All lines in the data that hold the word "likely" need copying.

Dataset records:

* * *

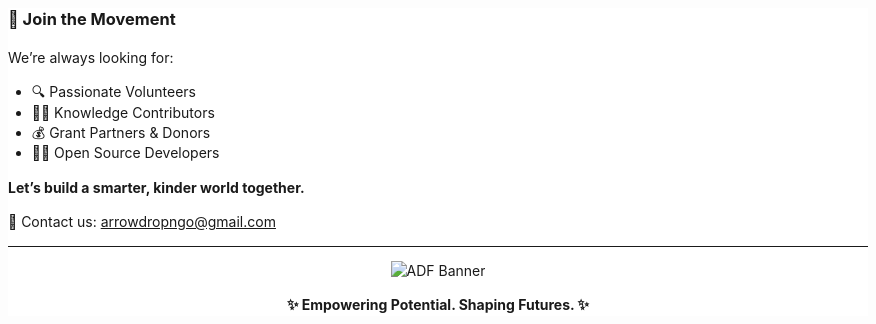 
### 🤝 Join the Movement

We’re always looking for:
- 🔍 Passionate Volunteers
- 👨‍🏫 Knowledge Contributors
- 💰 Grant Partners & Donors
- 🧑‍💻 Open Source Developers

**Let’s build a smarter, kinder world together.**

📧 Contact us: [arrowdropngo@gmail.com](mailto:arrowdropngo@gmail.com)

---

<p align="center">
  <img src="https://raw.githubusercontent.com/ArrowDropFoundation/ArrowDropFoundation/main/banner.png" alt="ADF Banner" width="100%" />
</p>

<p align="center">
  <b>✨ Empowering Potential. Shaping Futures. ✨</b>
</p>
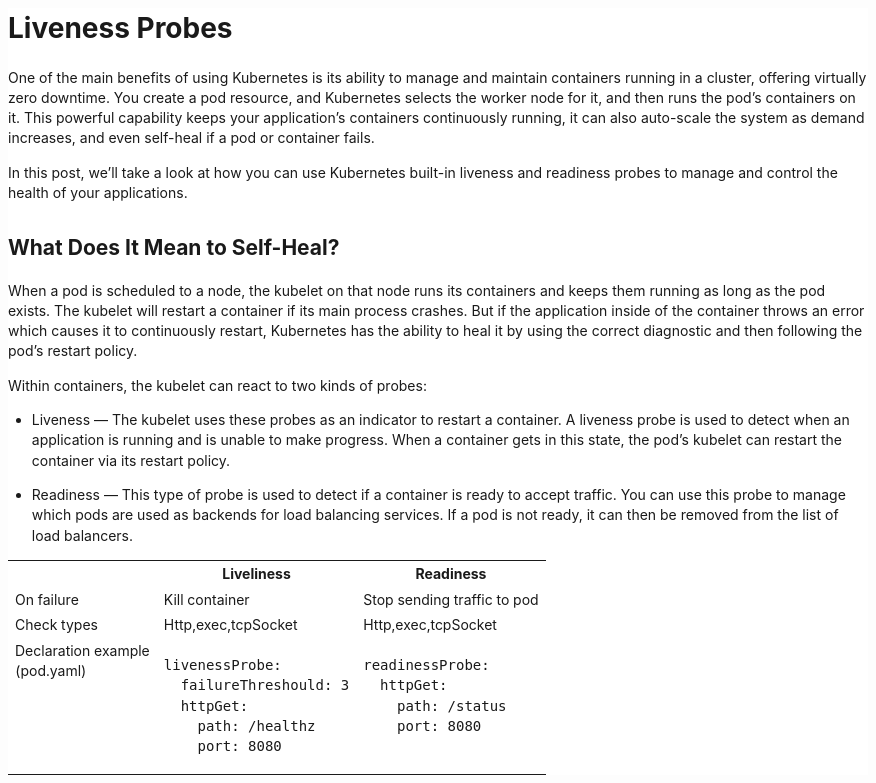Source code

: # Liveness Probes

One of the main benefits of using Kubernetes is its ability to manage and maintain containers running in a cluster, offering virtually zero downtime. You create a pod resource, and Kubernetes selects the worker node for it, and then runs the pod’s containers on it. This powerful capability keeps your application’s containers continuously running, it can also auto-scale the system as demand increases, and even self-heal if a pod or container fails.

In this post, we’ll take a look at how you can use Kubernetes built-in liveness and readiness probes to manage and control the health of your applications.

## What Does It Mean to Self-Heal?

When a pod is scheduled to a node, the kubelet on that node runs its containers and keeps them running as long as the pod exists. The kubelet will restart a container if its main process crashes. But if the application inside of the container throws an error which causes it to continuously restart, Kubernetes has the ability to heal it by using the correct diagnostic and then following the pod’s restart policy.

Within containers, the kubelet can react to two kinds of probes:

- Liveness — The kubelet uses these probes as an indicator to restart a container. A liveness probe is used to detect when an application is running and is unable to make progress. When a container gets in this state, the pod’s kubelet can restart the container via its restart policy.

- Readiness — This type of probe is used to detect if a container is ready to accept traffic. You can use this probe to manage which pods are used as backends for load balancing services. If a pod is not ready, it can then be removed from the list of load balancers.


<table>
  <tr>
    <th></th>
    <th>Liveliness</th>
    <th>Readiness</th>
  </tr>
  <tr>
    <td>On failure</td>
    <td>Kill container</td>
    <td>Stop sending traffic to pod</td>
  </tr>
  <tr>
    <td>Check types</td>
    <td>Http,exec,tcpSocket</td>
    <td>Http,exec,tcpSocket</td>
  </tr>
  <tr>
    <td>Declaration example<br>(pod.yaml)</td>
    <td>
<pre lang="yaml">
livenessProbe:
  failureThreshould: 3
  httpGet:
    path: /healthz
    port: 8080
</pre>
</td>
    <td>
<pre lang="yaml">
readinessProbe:
  httpGet:
    path: /status
    port: 8080
</pre>
  </td>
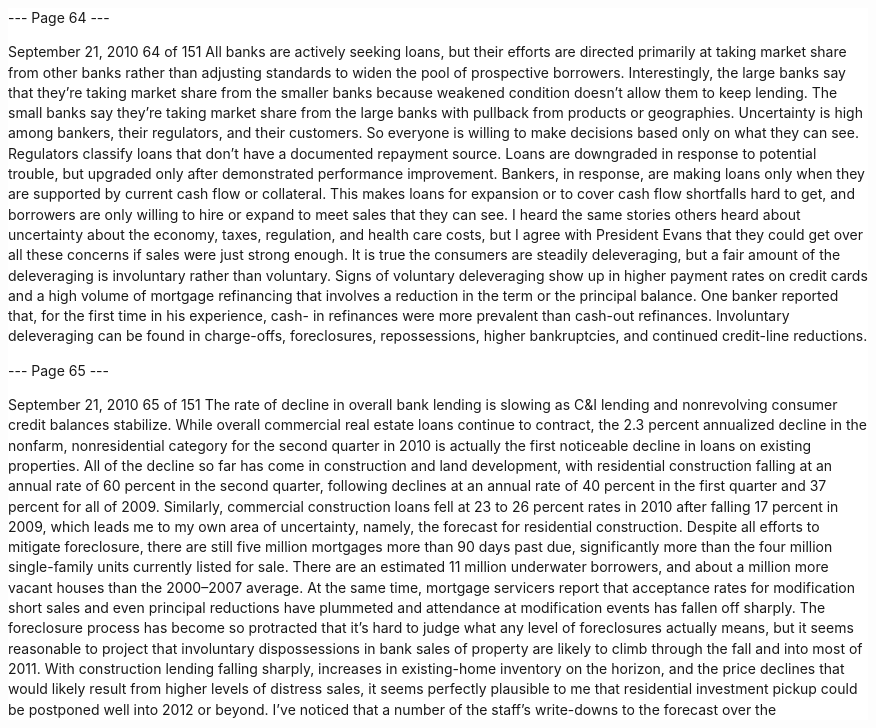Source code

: --- Page 64 ---

September 21, 2010 64 of 151
All banks are actively seeking loans, but their efforts are directed primarily at taking
market share from other banks rather than adjusting standards to widen the pool of prospective
borrowers. Interestingly, the large banks say that they’re taking market share from the smaller
banks because weakened condition doesn’t allow them to keep lending. The small banks say
they’re taking market share from the large banks with pullback from products or geographies.
Uncertainty is high among bankers, their regulators, and their customers. So everyone is willing
to make decisions based only on what they can see.
Regulators classify loans that don’t have a documented repayment source. Loans are
downgraded in response to potential trouble, but upgraded only after demonstrated performance
improvement. Bankers, in response, are making loans only when they are supported by current
cash flow or collateral. This makes loans for expansion or to cover cash flow shortfalls hard to
get, and borrowers are only willing to hire or expand to meet sales that they can see. I heard the
same stories others heard about uncertainty about the economy, taxes, regulation, and health care
costs, but I agree with President Evans that they could get over all these concerns if sales were
just strong enough.
It is true the consumers are steadily deleveraging, but a fair amount of the deleveraging is
involuntary rather than voluntary. Signs of voluntary deleveraging show up in higher payment
rates on credit cards and a high volume of mortgage refinancing that involves a reduction in the
term or the principal balance. One banker reported that, for the first time in his experience, cash-
in refinances were more prevalent than cash-out refinances. Involuntary deleveraging can be
found in charge-offs, foreclosures, repossessions, higher bankruptcies, and continued credit-line
reductions.

--- Page 65 ---

September 21, 2010 65 of 151
The rate of decline in overall bank lending is slowing as C&I lending and nonrevolving
consumer credit balances stabilize. While overall commercial real estate loans continue to
contract, the 2.3 percent annualized decline in the nonfarm, nonresidential category for the
second quarter in 2010 is actually the first noticeable decline in loans on existing properties. All
of the decline so far has come in construction and land development, with residential
construction falling at an annual rate of 60 percent in the second quarter, following declines at an
annual rate of 40 percent in the first quarter and 37 percent for all of 2009. Similarly,
commercial construction loans fell at 23 to 26 percent rates in 2010 after falling 17 percent in
2009, which leads me to my own area of uncertainty, namely, the forecast for residential
construction.
Despite all efforts to mitigate foreclosure, there are still five million mortgages more than
90 days past due, significantly more than the four million single-family units currently listed for
sale. There are an estimated 11 million underwater borrowers, and about a million more vacant
houses than the 2000–2007 average. At the same time, mortgage servicers report that acceptance
rates for modification short sales and even principal reductions have plummeted and attendance
at modification events has fallen off sharply. The foreclosure process has become so protracted
that it’s hard to judge what any level of foreclosures actually means, but it seems reasonable to
project that involuntary dispossessions in bank sales of property are likely to climb through the
fall and into most of 2011.
With construction lending falling sharply, increases in existing-home inventory on the
horizon, and the price declines that would likely result from higher levels of distress sales, it
seems perfectly plausible to me that residential investment pickup could be postponed well into
2012 or beyond. I’ve noticed that a number of the staff’s write-downs to the forecast over the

* * *

Solution to this problem:
project that involuntary dispossessions in bank sales of property are likely to climb through the
horizon, and the price declines that would likely result from higher levels of distress sales, it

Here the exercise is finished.